Reproduce the entries word for word, and omit any picture you find in them.

======== Data records

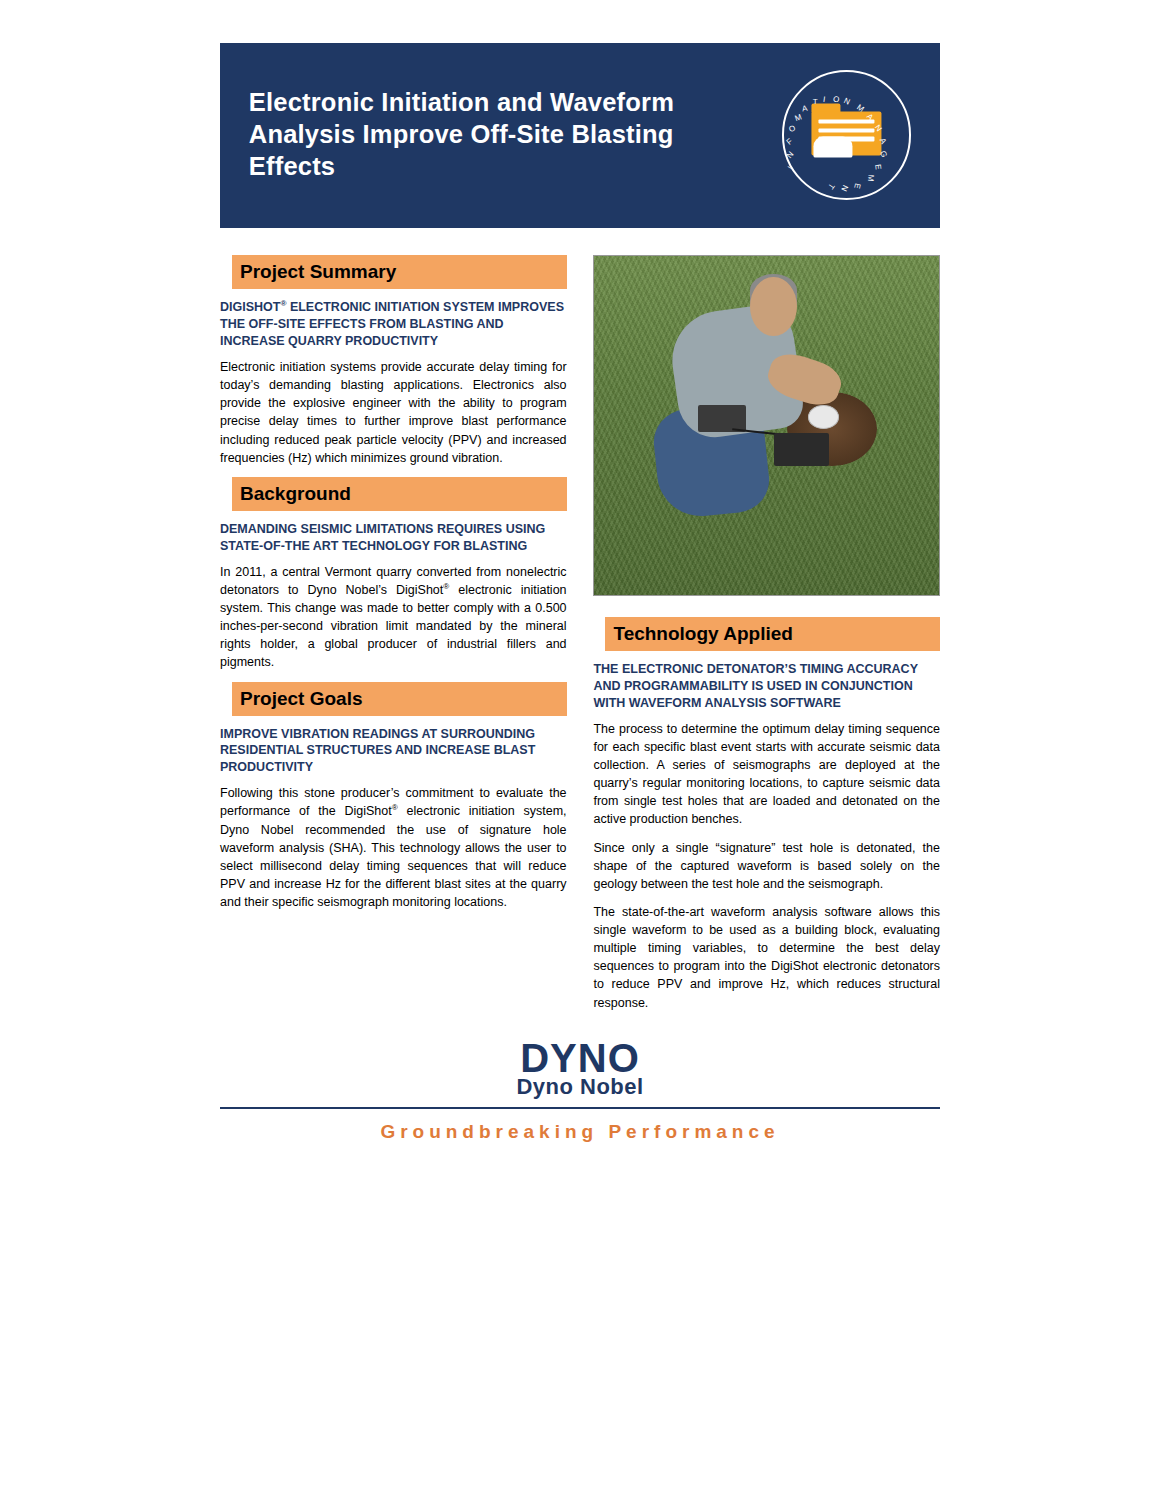Electronic Initiation and Waveform
Analysis Improve Off-Site Blasting Effects
I N F O M A T I O N M A N A G E M E N T
Project Summary
DIGISHOT® ELECTRONIC INITIATION SYSTEM IMPROVES THE OFF-SITE EFFECTS FROM BLASTING AND INCREASE QUARRY PRODUCTIVITY
Electronic initiation systems provide accurate delay timing for today’s demanding blasting applications. Electronics also provide the explosive engineer with the ability to program precise delay times to further improve blast performance including reduced peak particle velocity (PPV) and increased frequencies (Hz) which minimizes ground vibration.
Background
DEMANDING SEISMIC LIMITATIONS REQUIRES USING STATE-OF-THE ART TECHNOLOGY FOR BLASTING
In 2011, a central Vermont quarry converted from nonelectric detonators to Dyno Nobel’s DigiShot® electronic initiation system. This change was made to better comply with a 0.500 inches-per-second vibration limit mandated by the mineral rights holder, a global producer of industrial fillers and pigments.
Project Goals
IMPROVE VIBRATION READINGS AT SURROUNDING RESIDENTIAL STRUCTURES AND INCREASE BLAST PRODUCTIVITY
Following this stone producer’s commitment to evaluate the performance of the DigiShot® electronic initiation system, Dyno Nobel recommended the use of signature hole waveform analysis (SHA). This technology allows the user to select millisecond delay timing sequences that will reduce PPV and increase Hz for the different blast sites at the quarry and their specific seismograph monitoring locations.
Technology Applied
THE ELECTRONIC DETONATOR’S TIMING ACCURACY AND PROGRAMMABILITY IS USED IN CONJUNCTION WITH WAVEFORM ANALYSIS SOFTWARE
The process to determine the optimum delay timing sequence for each specific blast event starts with accurate seismic data collection. A series of seismographs are deployed at the quarry’s regular monitoring locations, to capture seismic data from single test holes that are loaded and detonated on the active production benches.
Since only a single “signature” test hole is detonated, the shape of the captured waveform is based solely on the geology between the test hole and the seismograph.
The state-of-the-art waveform analysis software allows this single waveform to be used as a building block, evaluating multiple timing variables, to determine the best delay sequences to program into the DigiShot electronic detonators to reduce PPV and improve Hz, which reduces structural response.
DYNO
Dyno Nobel
Groundbreaking Performance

================

— Solution for this task —
Electronic Initiation and Waveform
Analysis Improve Off-Site Blasting Effects
I N F O M A T I O N M A N A G E M E N T
Project Summary
DIGISHOT® ELECTRONIC INITIATION SYSTEM IMPROVES THE OFF-SITE EFFECTS FROM BLASTING AND INCREASE QUARRY PRODUCTIVITY
Electronic initiation systems provide accurate delay timing for today’s demanding blasting applications. Electronics also provide the explosive engineer with the ability to program precise delay times to further improve blast performance including reduced peak particle velocity (PPV) and increased frequencies (Hz) which minimizes ground vibration.
Background
DEMANDING SEISMIC LIMITATIONS REQUIRES USING STATE-OF-THE ART TECHNOLOGY FOR BLASTING
In 2011, a central Vermont quarry converted from nonelectric detonators to Dyno Nobel’s DigiShot® electronic initiation system. This change was made to better comply with a 0.500 inches-per-second vibration limit mandated by the mineral rights holder, a global producer of industrial fillers and pigments.
Project Goals
IMPROVE VIBRATION READINGS AT SURROUNDING RESIDENTIAL STRUCTURES AND INCREASE BLAST PRODUCTIVITY
Following this stone producer’s commitment to evaluate the performance of the DigiShot® electronic initiation system, Dyno Nobel recommended the use of signature hole waveform analysis (SHA). This technology allows the user to select millisecond delay timing sequences that will reduce PPV and increase Hz for the different blast sites at the quarry and their specific seismograph monitoring locations.
Technology Applied
THE ELECTRONIC DETONATOR’S TIMING ACCURACY AND PROGRAMMABILITY IS USED IN CONJUNCTION WITH WAVEFORM ANALYSIS SOFTWARE
The process to determine the optimum delay timing sequence for each specific blast event starts with accurate seismic data collection. A series of seismographs are deployed at the quarry’s regular monitoring locations, to capture seismic data from single test holes that are loaded and detonated on the active production benches.
Since only a single “signature” test hole is detonated, the shape of the captured waveform is based solely on the geology between the test hole and the seismograph.
The state-of-the-art waveform analysis software allows this single waveform to be used as a building block, evaluating multiple timing variables, to determine the best delay sequences to program into the DigiShot electronic detonators to reduce PPV and improve Hz, which reduces structural response.
DYNO
Dyno Nobel
Groundbreaking Performance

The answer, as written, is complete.